### SUPPLIED TEXT
>>>
Thursday, October 15, 2009

Christian Conundrums

You always hear about how college changes you. How this time of your life broadens your horizons, forces you out of your box, allows you to see the world from angles you hadn’t anticipated.

I guess I’m one of those people.

I never really thought of myself as ultra-conservative, nor a raging liberal. I’m just…well, a republicat of sorts, weighing each issue as I see fit. I’ve realized (quite dutifully) though that this is no virtue; that in fact, I am easily swayed beyond comfortable admission because of my lack of loyalty to a particular ideology.

For instance. I voted Yes on Prop 8 last year (hold your middle fingers, please), because I felt like I shouldn’t have to change the definition of marriage—one which has remained the same for thousands of years—to appease other’s lifestyles. I thought that even though I voted this, I wasn’t hating on homosexuals. I was just doing what I believed to be right.

Over the summer my mind began to wander, however. I noticed many Christians sporting the equal sign on their backpacks, or unapologetically talking to others about their more…secular, open-minded beliefs. Hmm. I was so used to Christianity being such a rigidly conservative faith—was this changing?

And then, I made a gay friend. One of the most amazing guys you’ll ever meet, really: kind, compassionate, intelligent, and completely self-sacrificing, his homosexuality is just a small facet of what defines him. We were sitting down at lunch a few weeks ago, when I realized. My friend, if actions like mine continued to ensue, would never have a wedding. Would probably never be allowed to adopt children. Would never be married in what I thought were God’s eyes.
<<<
### RECORDS SHOWN
>>>
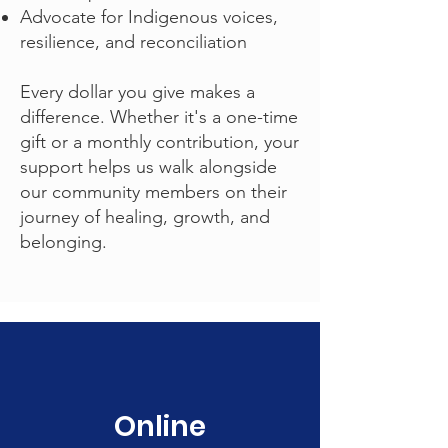
Advocate for Indigenous voices,
resilience, and reconciliation
Every dollar you give makes a
difference. Whether it's a one-time
gift or a monthly contribution, your
support helps us walk alongside
our community members on their
journey of healing, growth, and
belonging.
Online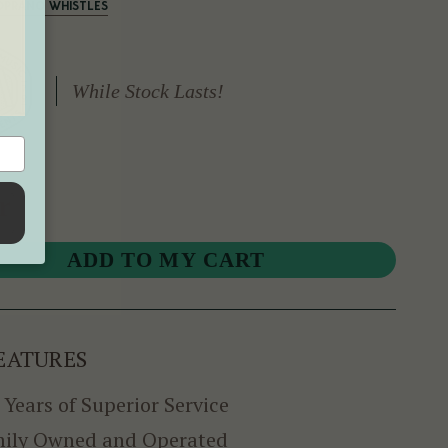
SOPRANO WHISTLES
While Stock Lasts!
r
EATURES
 Years of Superior Service
ily Owned and Operated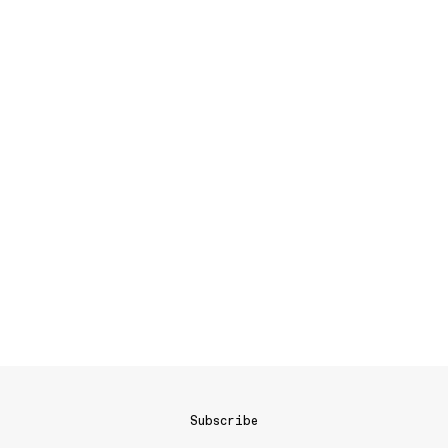
Subscribe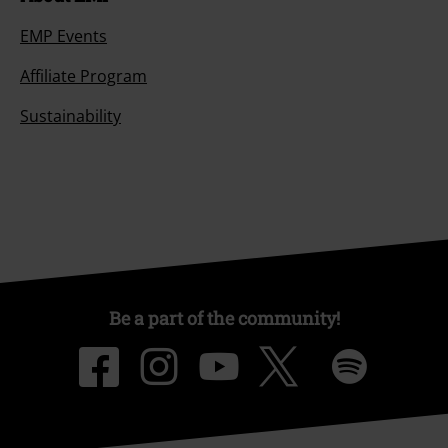
EMP Events
Affiliate Program
Sustainability
Be a part of the community!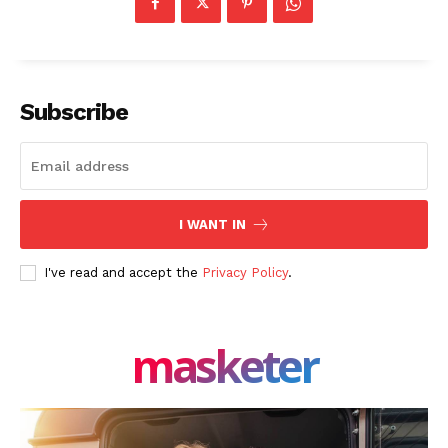
About Us
Blog
FAQ
Subscribe
Authors
Contacts
Privacy Policy
I WANT IN
Share this:
Facebook
X
LinkedIn
I've read and accept the
Privacy Policy
.
masketer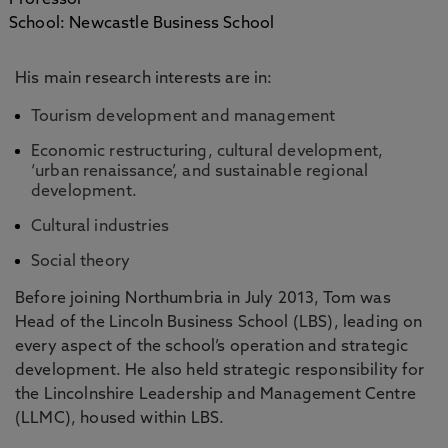
Professor
School: Newcastle Business School
His main research interests are in:
Tourism development and management
Economic restructuring, cultural development,
‘urban renaissance’, and sustainable regional
development.
Cultural industries
Social theory
Before joining Northumbria in July 2013, Tom was
Head of the Lincoln Business School (LBS), leading on
every aspect of the school’s operation and strategic
development. He also held strategic responsibility for
the Lincolnshire Leadership and Management Centre
(LLMC), housed within LBS.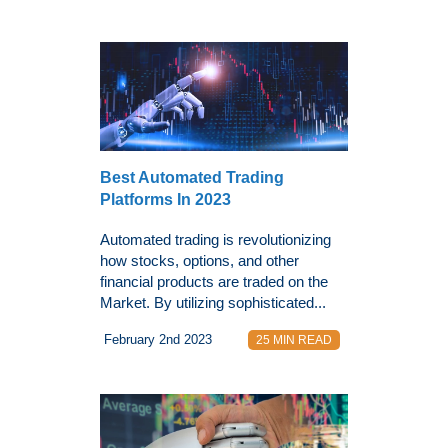
Best Automated Trading
Platforms In 2023
Automated trading is revolutionizing
how stocks, options, and other
financial products are traded on the
Market. By utilizing sophisticated...
February 2nd 2023
25 MIN READ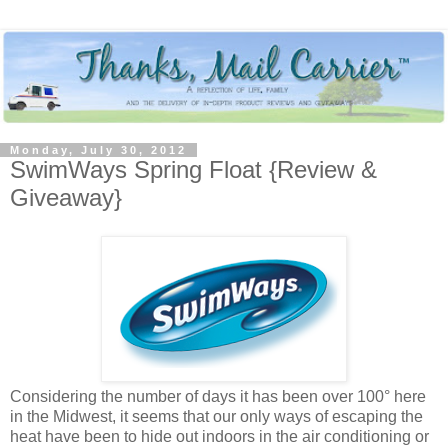
Monday, July 30, 2012
SwimWays Spring Float {Review &
Giveaway}
Considering the number of days it has been over 100° here
in the Midwest, it seems that our only ways of escaping the
heat have been to hide out indoors in the air conditioning or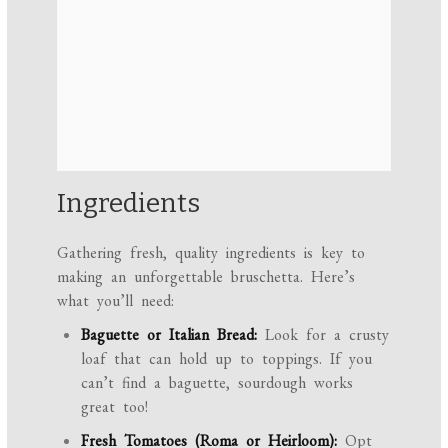
Ingredients
Gathering fresh, quality ingredients is key to
making an unforgettable bruschetta. Here’s
what you’ll need:
Baguette or Italian Bread:
Look for a crusty
loaf that can hold up to toppings. If you
can’t find a baguette, sourdough works
great too!
Fresh Tomatoes (Roma or Heirloom):
Opt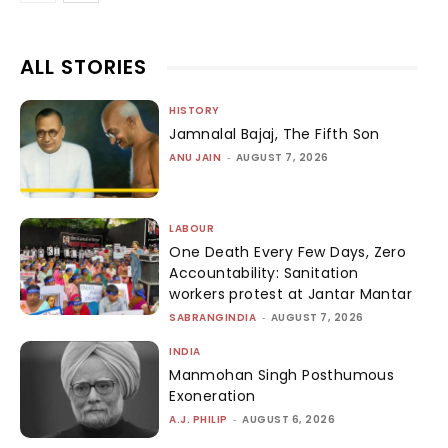
ALL STORIES
HISTORY
Jamnalal Bajaj, The Fifth Son
ANU JAIN
-
AUGUST 7, 2026
LABOUR
One Death Every Few Days, Zero
Accountability: Sanitation
workers protest at Jantar Mantar
SABRANGINDIA
-
AUGUST 7, 2026
INDIA
Manmohan Singh Posthumous
Exoneration
A.J. PHILIP
-
AUGUST 6, 2026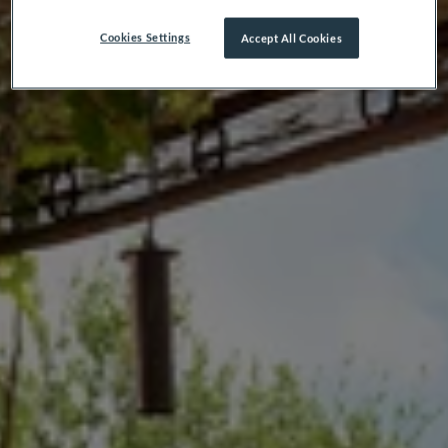
Cookies Settings
Accept All Cookies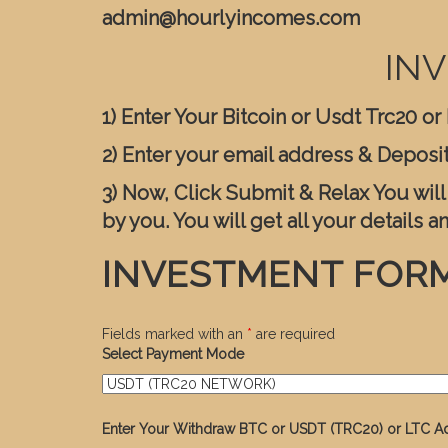
admin@hourlyincomes.com
INV
1) Enter Your Bitcoin or Usdt Trc20 o
2) Enter your email address & Deposi
3) Now, Click Submit & Relax You wil
by you. You will get all your details a
INVESTMENT FOR
Fields marked with an
*
are required
Select Payment Mode
Enter Your Withdraw BTC or USDT (TRC20) or LTC A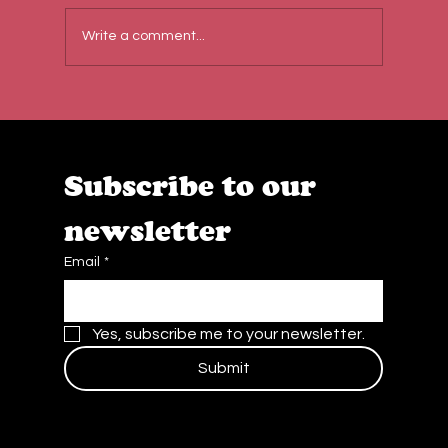
Write a comment...
Behind the Scenes at Caffe Cream:
Quality, Teamwork & Passion
Subscribe to our 
newsletter
Email
*
Yes, subscribe me to your newsletter.
Submit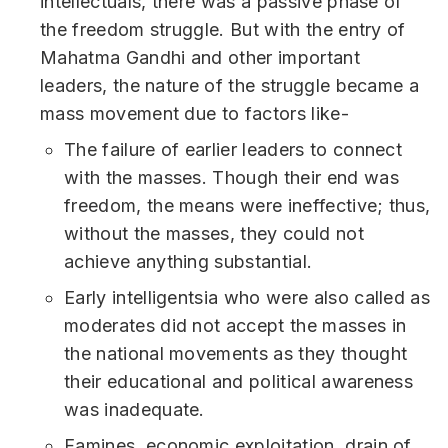
intellectuals, there was a passive phase of
the freedom struggle. But with the entry of
Mahatma Gandhi and other important
leaders, the nature of the struggle became a
mass movement due to factors like-
The failure of earlier leaders to connect
with the masses. Though their end was
freedom, the means were ineffective; thus,
without the masses, they could not
achieve anything substantial.
Early intelligentsia who were also called as
moderates did not accept the masses in
the national movements as they thought
their educational and political awareness
was inadequate.
Famines, economic exploitation, drain of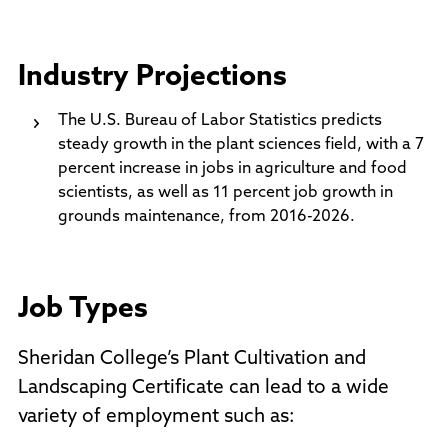
Industry Projections
The U.S. Bureau of Labor Statistics predicts
steady growth in the plant sciences field, with a 7
percent increase in jobs in agriculture and food
scientists, as well as 11 percent job growth in
grounds maintenance, from 2016-2026.
Job Types
Sheridan College’s Plant Cultivation and
Landscaping Certificate can lead to a wide
variety of employment such as: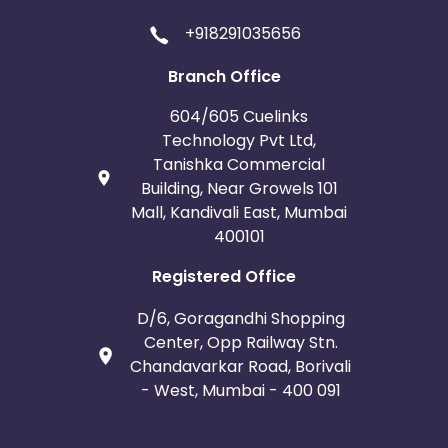
+918291035656
Branch Office
604/605 Cuelinks
Technology Pvt Ltd,
Tanishka Commercial
Building, Near Growels 101
Mall, Kandivali East, Mumbai
400101
Registered Office
D/6, Goragandhi Shopping
Center, Opp Railway Stn.
Chandavarkar Road, Borivali
- West, Mumbai - 400 091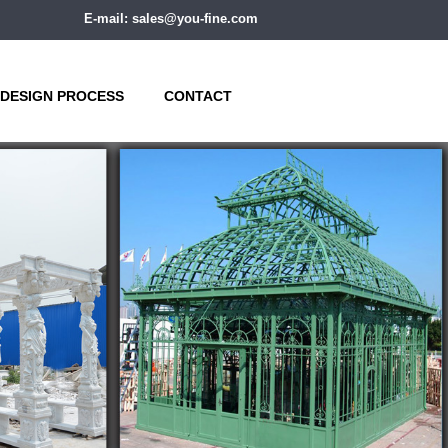
E-mail: sales@you-fine.com
DESIGN PROCESS
CONTACT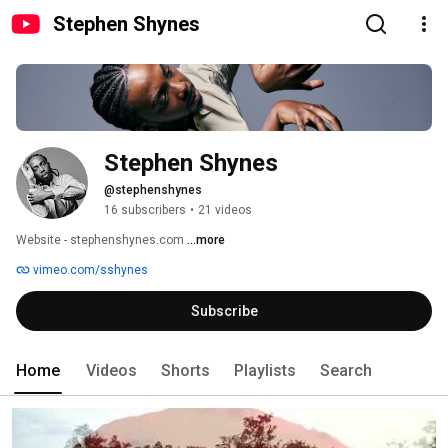
Stephen Shynes
Stephen Shynes
@stephenshynes
16 subscribers
•
21 videos
Website - stephenshynes.com 
...more
vimeo.com/sshynes
Subscribe
Home
Videos
Shorts
Playlists
Search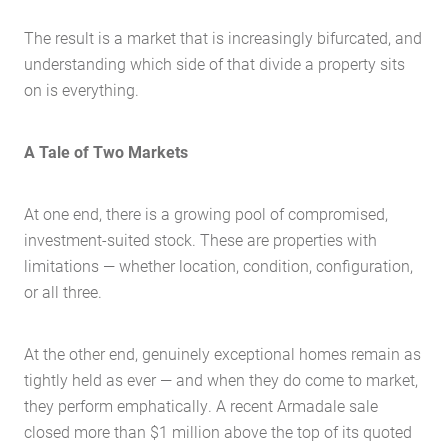
The result is a market that is increasingly bifurcated, and
understanding which side of that divide a property sits
on is everything.
A Tale of Two Markets
At one end, there is a growing pool of compromised,
investment-suited stock. These are properties with
limitations — whether location, condition, configuration,
or all three.
At the other end, genuinely exceptional homes remain as
tightly held as ever — and when they do come to market,
they perform emphatically. A recent Armadale sale
closed more than $1 million above the top of its quoted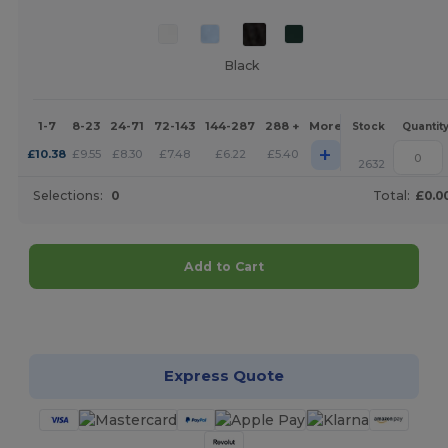
Black
1-7
8-23
24-71
72-143
144-287
288 +
More
Stock
Quantit
+
£
10.38
£
9.55
£
8.30
£
7.48
£
6.22
£
5.40
2632
Selections:
0
Total:
£0.0
Add to Cart
Customize it!
Express Quote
<<<
### EXERCISE TASKS
**A)** In the blog post on Christian conundrums, what did the writer notice many Christians wearing on their backpacks over the summer?
**B)** Pick up the blog post on Christian conundrums after its final sentence and keep writing.

### ANSWERS TO THE TASKS
**A)** The equal sign.

**B)**
It honestly broke my heart. Why would I be entitled to that kind of happiness, while someone who does so much for the world, and loves so much more than I, is not? While I still teeter-totter on the rocks about the religious aspects of homosexuality, I do know this: there are a lot of hetero couples in the world that have abused the right of marriage. And I wonder if it’s so bad to let those who truly live a life of love to have that experience as well.

Speaking of lives of love. As a Christian, I am constantly bombarded with this question (from myself, really): with so many other cultures and faith and deeply-engraved histories in the world, would someone who was born into another religion really be condemned for following it in the end of days? I would certainly not convert to Islam if a Muslim came over to my house and compelled me to see differently; partially because I know in my heart what I believe to be the truth, and also…this is how I’ve always been. How could I possibly believe something that I don’t even remotely understand? I wonder about this and how we can expect those who live in culturally-rich areas to forget all they’ve ever known and convert to Christianity. Of course, you always hear the stories like “once you spread the news, it’s like they’ve known the truth all the long but were just waiting for someone to tell them” kind of stuff. Maybe I really don’t give God enough credit. Or maybe I just believe in a completely loving God; maybe I have faith in humanity, and a sort of transcendental idea that we all need to love one another, as Jesus came to teach us; and that concept in itself is a life God wants from us.

I guess I’ve just truly started seeing people who are completely content with their lives; people who love others with all that they are, and give back more than they would ever dream of receiving. And these are people that think differently from me, worship differently than me…love differently than me. I am a Christian because Jesus has changed my very perception of the world—that there is more to it than these walls I build up around myself. That life is about serving others and glorifying His name, and knowing that each second of our time here is a blessing. Jesus has brought me peace. But if someone were to theoretically find these principles elsewhere…is that faux-peace or something? Or is it what we have been created and compelled to find these ideologies, in one way or another?

I don’t know. I don’t know if I’ll ever know.

But if someone has the answers to these…that’d be awesome.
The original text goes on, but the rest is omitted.